Görev listesi:
1. Kayıtlarda "pose: elev=68.5 azim=116.8" geçen satırdan "Dot at: (344, 316)" geçen satıra kadar (iki uç da dahil) olan satırları, "pose" yerine "görünüm" koyarak yeniden yaz. Geri kalan her şey aynı kalsın, resimler yanıta girmesin.
2. İBB soruşturmasıyla ilgili haberi lütfen kaldığı yerden sürdür.

Sunulan alıntı:
● ● ● ●
Ekrem İmamoğlu'nu yakından tanıyan iş insanı bombayı patlattı: Örgütün omurgası kırıldı
İstanbul Büyükşehir Belediyesi’ne (İBB) yönelik yürütülen yolsuzluk ve rüşvet soruşturmasında, Ekrem İmamoğlu’nun çekirdek kadrosundan birçok isim tutuklanırken, “gizli kasa” olarak bilinen Ertan Yıldız’ın etkin pişmanlıktan yararlanarak yaptığı itiraflar soruşturmanın seyrini değiştirdi. Yıldız, kamu kaynaklarının paravan şirketler aracılığıyla yurtdışına nasıl aktarıldığını, otellerden alınan rüşvetleri ve ihalelerdeki sistematik usulsüzlükleri detaylı şekilde anlattı. Bu ifadelerlerle eş zamanlı başlatılan 4. dalga operasyonda, KİPTAŞ ve İSTAÇ gibi İBB iştiraklerinde görevli 49 kişi hakkında gözaltı kararı verildi; 45 şüpheli yakalandı. Yaşananlar sonrası İmamoğlu'na yakın bir iş insanı tabloyu yorumladı: Suç örgütünün omurgası kırıldı...
● ● ● ●
Sağlanan kayıtlar:
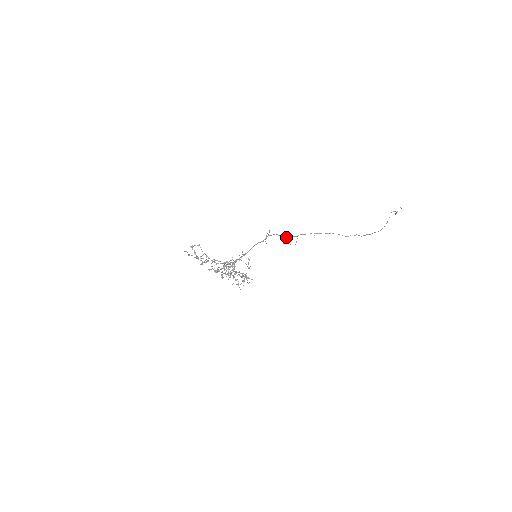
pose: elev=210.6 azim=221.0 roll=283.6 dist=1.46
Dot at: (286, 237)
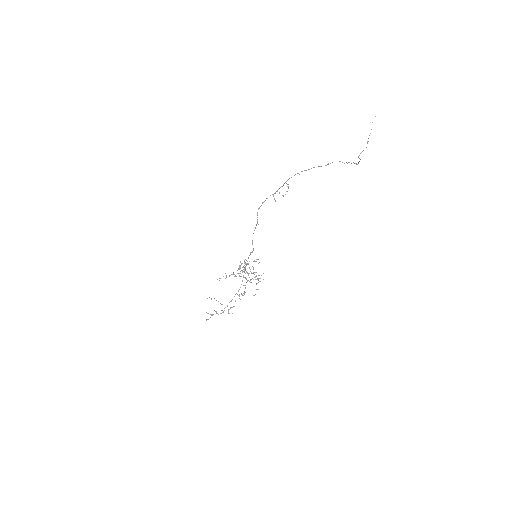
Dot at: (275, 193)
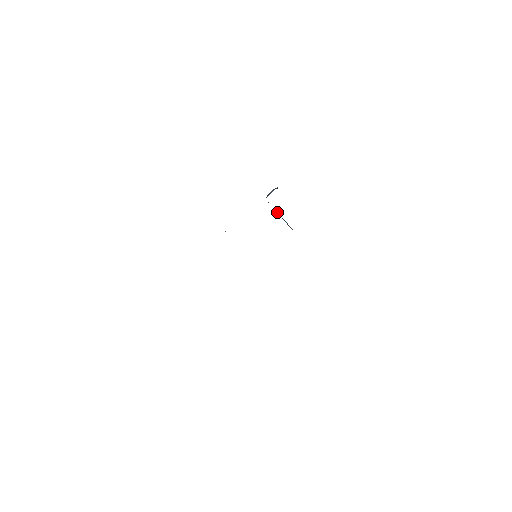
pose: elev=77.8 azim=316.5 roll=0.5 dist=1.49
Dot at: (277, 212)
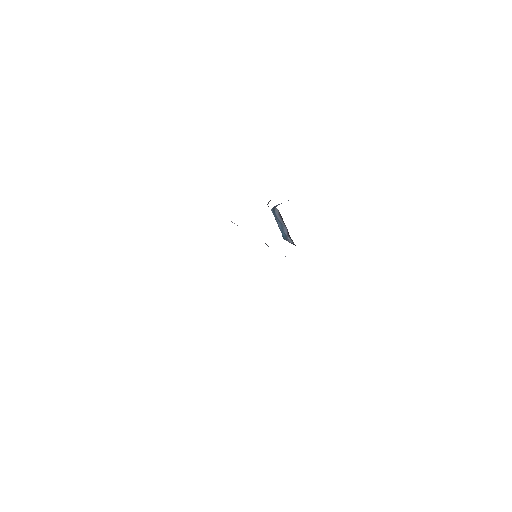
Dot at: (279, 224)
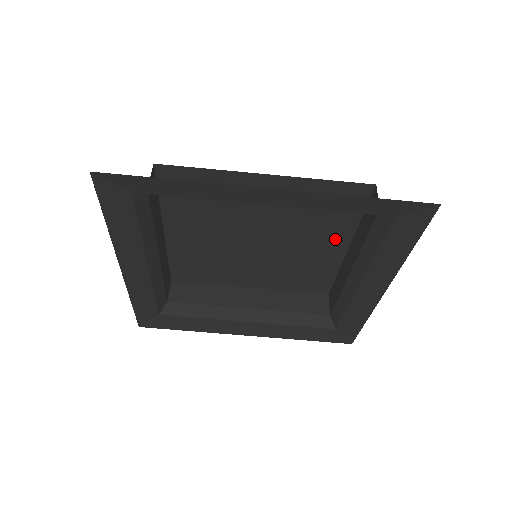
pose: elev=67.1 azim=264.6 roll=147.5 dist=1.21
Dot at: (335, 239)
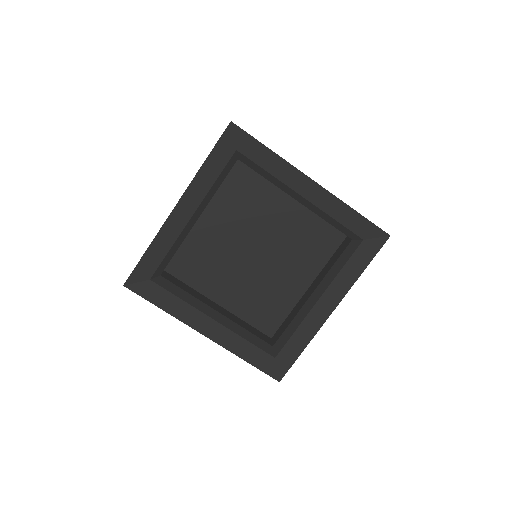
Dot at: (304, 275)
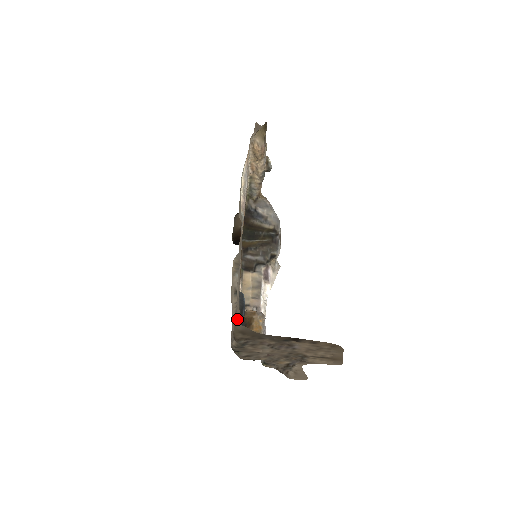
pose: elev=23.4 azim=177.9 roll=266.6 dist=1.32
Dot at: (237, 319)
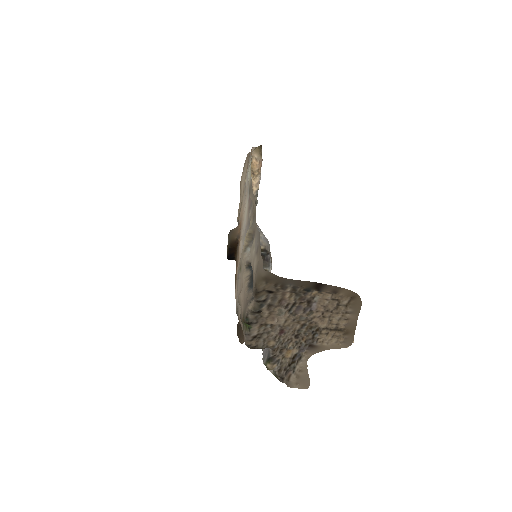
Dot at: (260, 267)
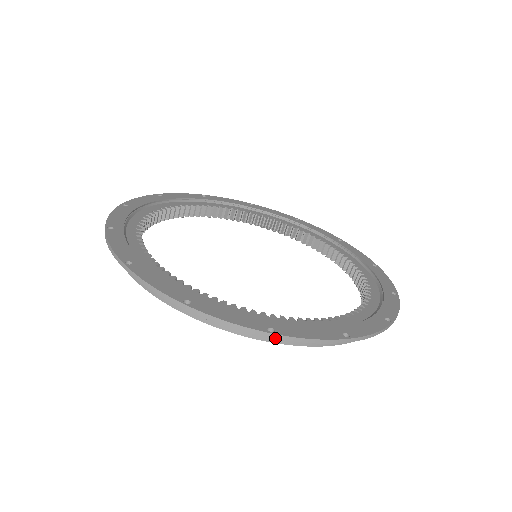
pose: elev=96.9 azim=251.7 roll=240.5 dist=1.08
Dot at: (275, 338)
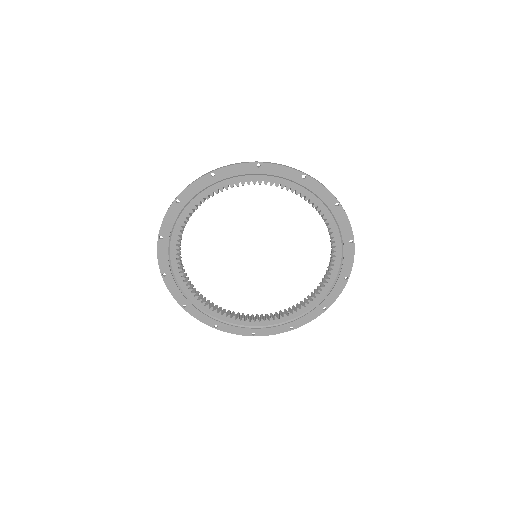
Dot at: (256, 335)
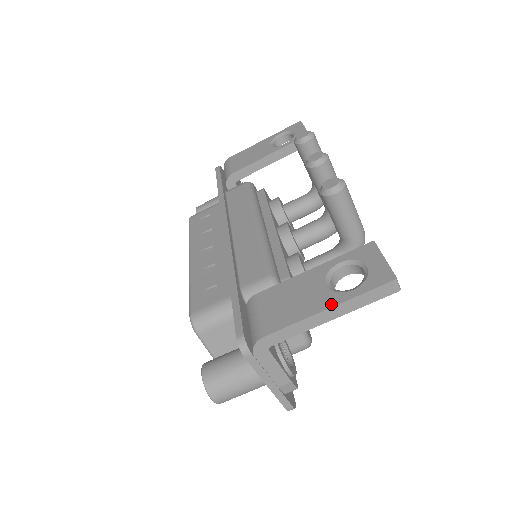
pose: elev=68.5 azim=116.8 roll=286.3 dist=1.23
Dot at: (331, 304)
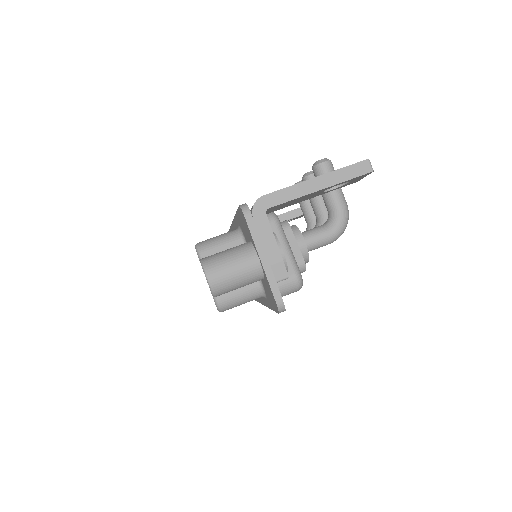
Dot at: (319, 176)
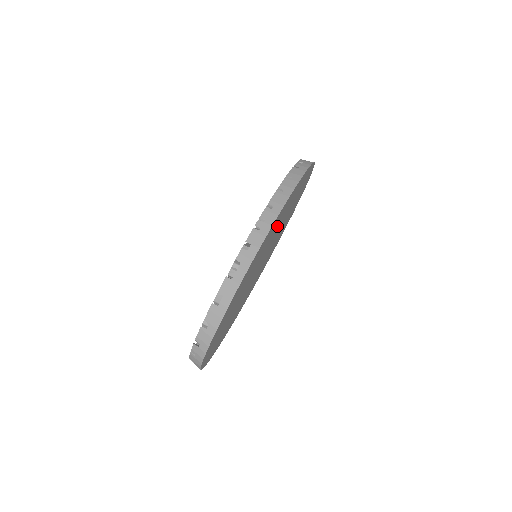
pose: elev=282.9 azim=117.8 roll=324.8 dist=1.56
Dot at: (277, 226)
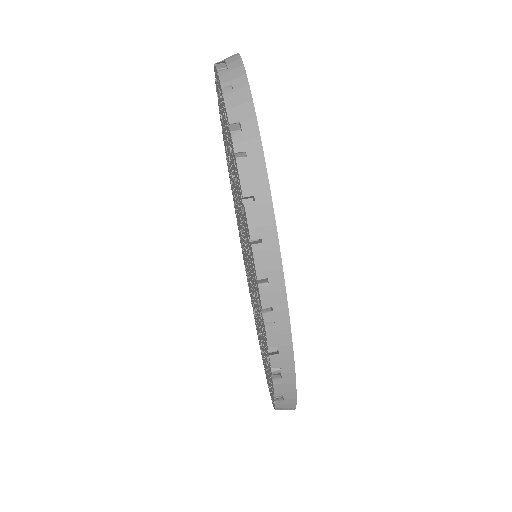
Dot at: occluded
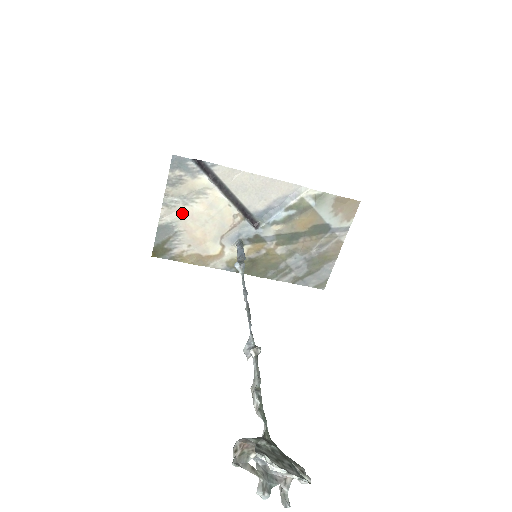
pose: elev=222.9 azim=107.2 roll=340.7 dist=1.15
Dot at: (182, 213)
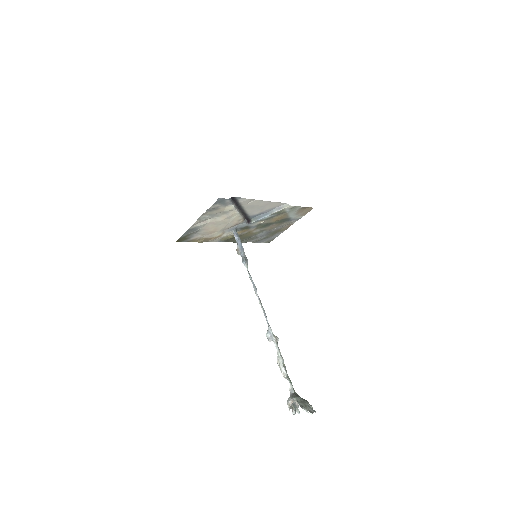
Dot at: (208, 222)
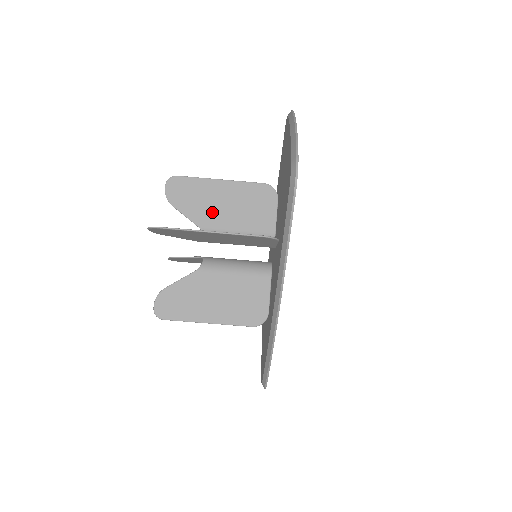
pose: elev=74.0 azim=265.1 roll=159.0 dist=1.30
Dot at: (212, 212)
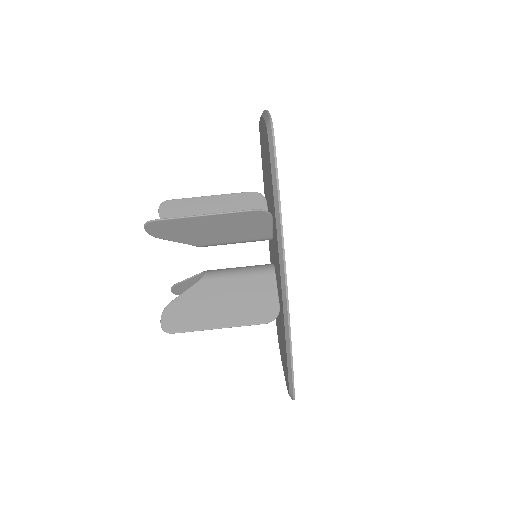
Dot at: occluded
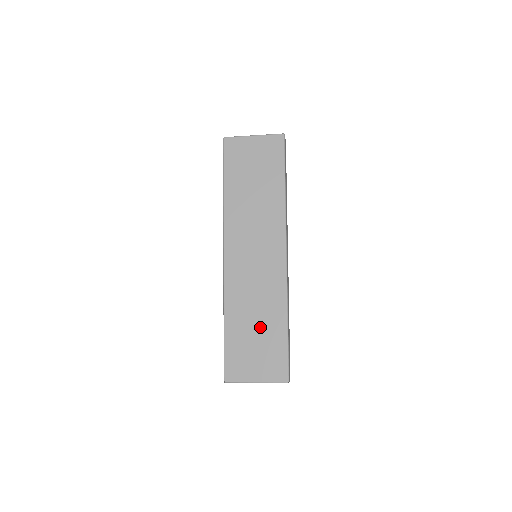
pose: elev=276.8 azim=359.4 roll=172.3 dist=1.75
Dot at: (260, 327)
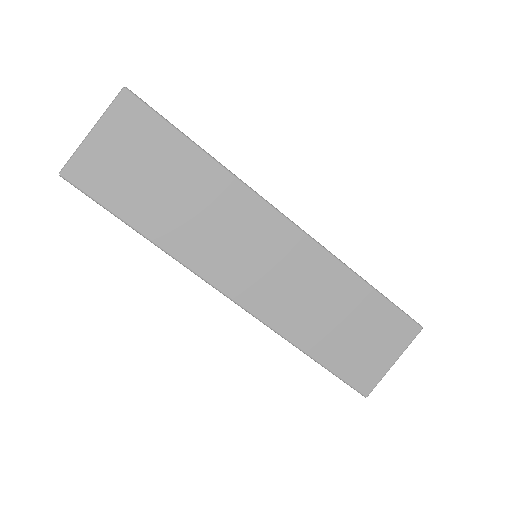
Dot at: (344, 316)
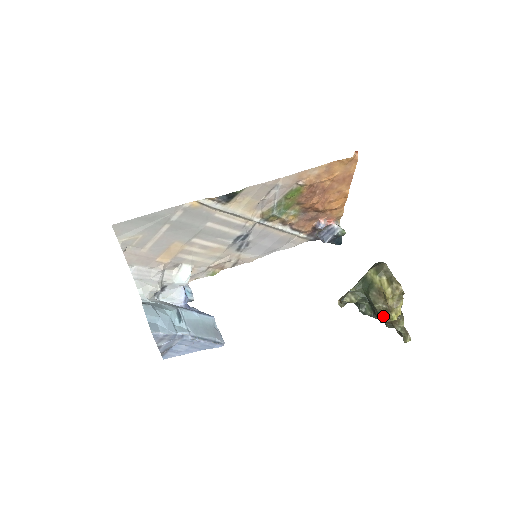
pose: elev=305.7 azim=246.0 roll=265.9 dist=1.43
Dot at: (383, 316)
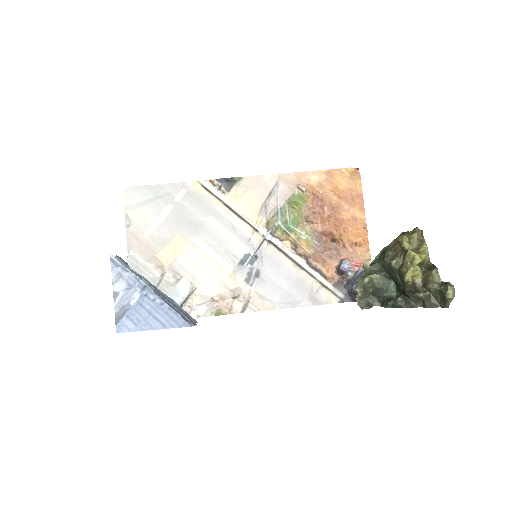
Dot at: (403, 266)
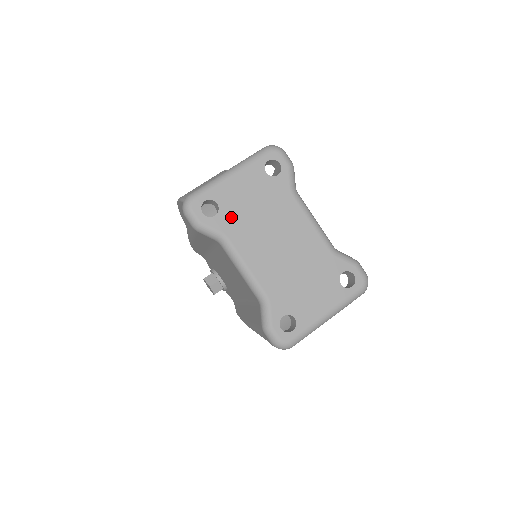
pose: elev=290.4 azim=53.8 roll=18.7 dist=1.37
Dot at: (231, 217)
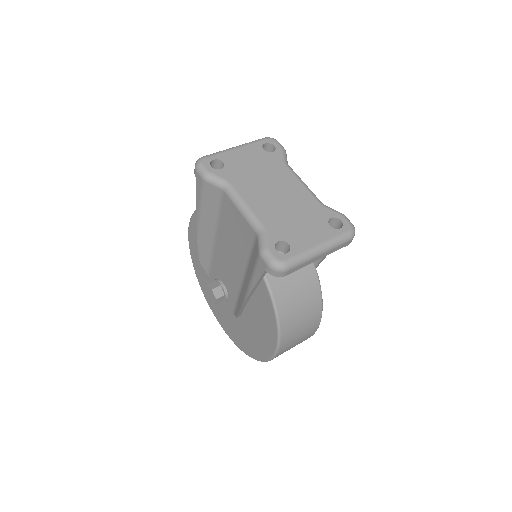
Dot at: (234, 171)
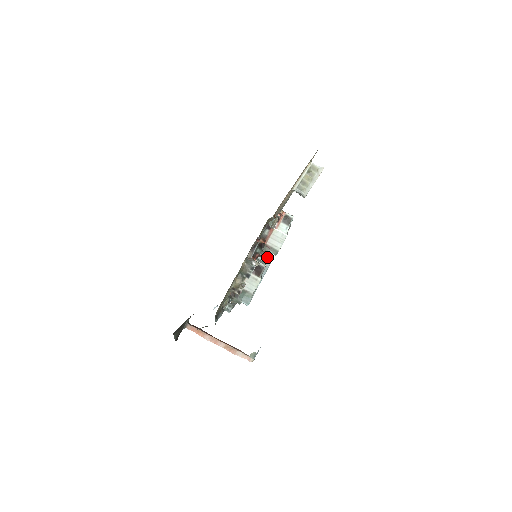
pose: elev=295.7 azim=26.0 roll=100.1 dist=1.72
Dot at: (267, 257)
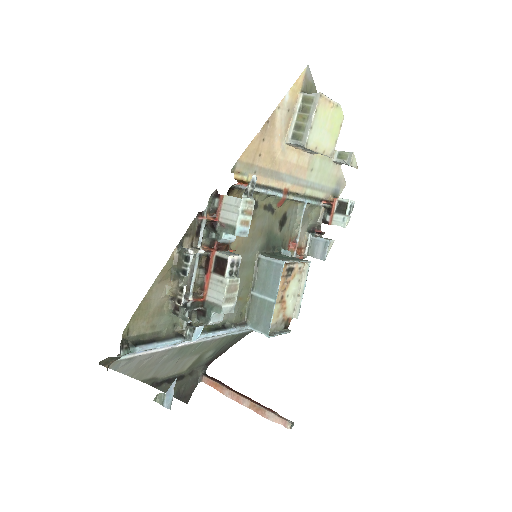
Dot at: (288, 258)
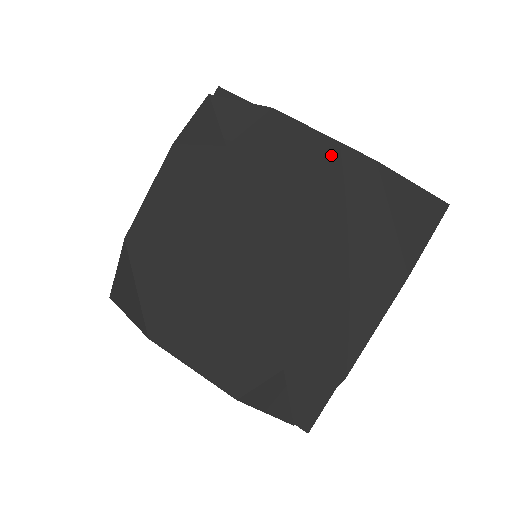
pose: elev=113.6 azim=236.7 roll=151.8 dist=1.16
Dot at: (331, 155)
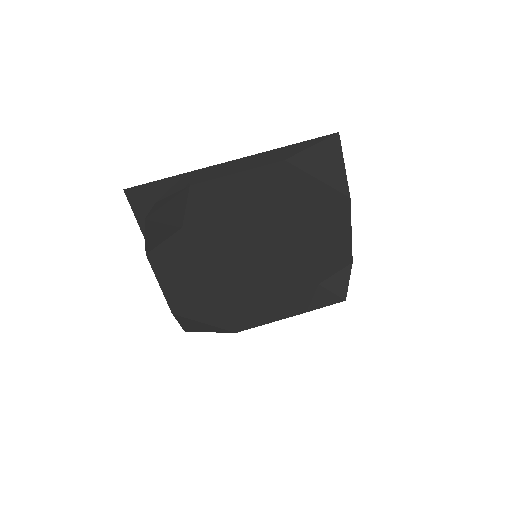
● ● ● ●
Sıralı çıktılar:
1.
görünüm: elev=68.5 azim=116.8 roll=286.3 dist=1.23
Dot at: (331, 304)
Dot at: (319, 176)
görünüm: elev=282.9 azim=117.8 roll=324.8 dist=1.56
Dot at: (277, 226)
Dot at: occluded
görünüm: elev=222.9 azim=107.2 roll=340.7 dist=1.15
Dot at: (182, 213)
Dot at: (208, 222)
görünüm: elev=74.0 azim=265.1 roll=159.0 dist=1.30
Dot at: (212, 212)
Dot at: occluded
görünüm: elev=276.8 azim=359.4 roll=172.3 dist=1.75
Dot at: (260, 327)
Dot at: (344, 316)

2.
İstanbul Büyükşehir Belediyesi'ne (İBB) başlatılan yolsuzluk ve rüşvet operasyonu çerçevesinde, aralarında Ekrem İmamoğlu, Murat Ongun, Fatih Keleş, Ertan Yıldız, Necati Özkan gibi çekirdek ekibinin de yer aldığı birçok isim tutuklandı.
GİZLİ KASA ERTAN YILDIZ İTİRAFÇI OLDU
"Gizli kasa" olarak anılan ve firari olarak arandıktan sonra 21 Mart'ta yakalanarak tutuklanan Ertan Yıldız etkin pişmanlıktan yararlanmak amacıyla geçtiğimiz hafta savcılığa önemli itiraflarda bulundu.
Milyonlarca dolarlık yolsuzluk ağına dair detaylar veren Yıldız, kamu kaynaklarının paravan şirketlerle nasıl Londra'ya aktarıldığını, Boğaziçi otellerinden alınan rüşvetleri ve sistematik ihale usulsüzlüklerini anlatarak "Ekosistemi" ifşa etti. Özellikle İmamoğlu'nun parayı bizzat yönettiğini ve sürece hakim olduğunu anlatan Yıldız ikinci kez verdiği ifadenin ardından ev hapsi şeklindeki adli kontrol şartıyla tahliye oldu.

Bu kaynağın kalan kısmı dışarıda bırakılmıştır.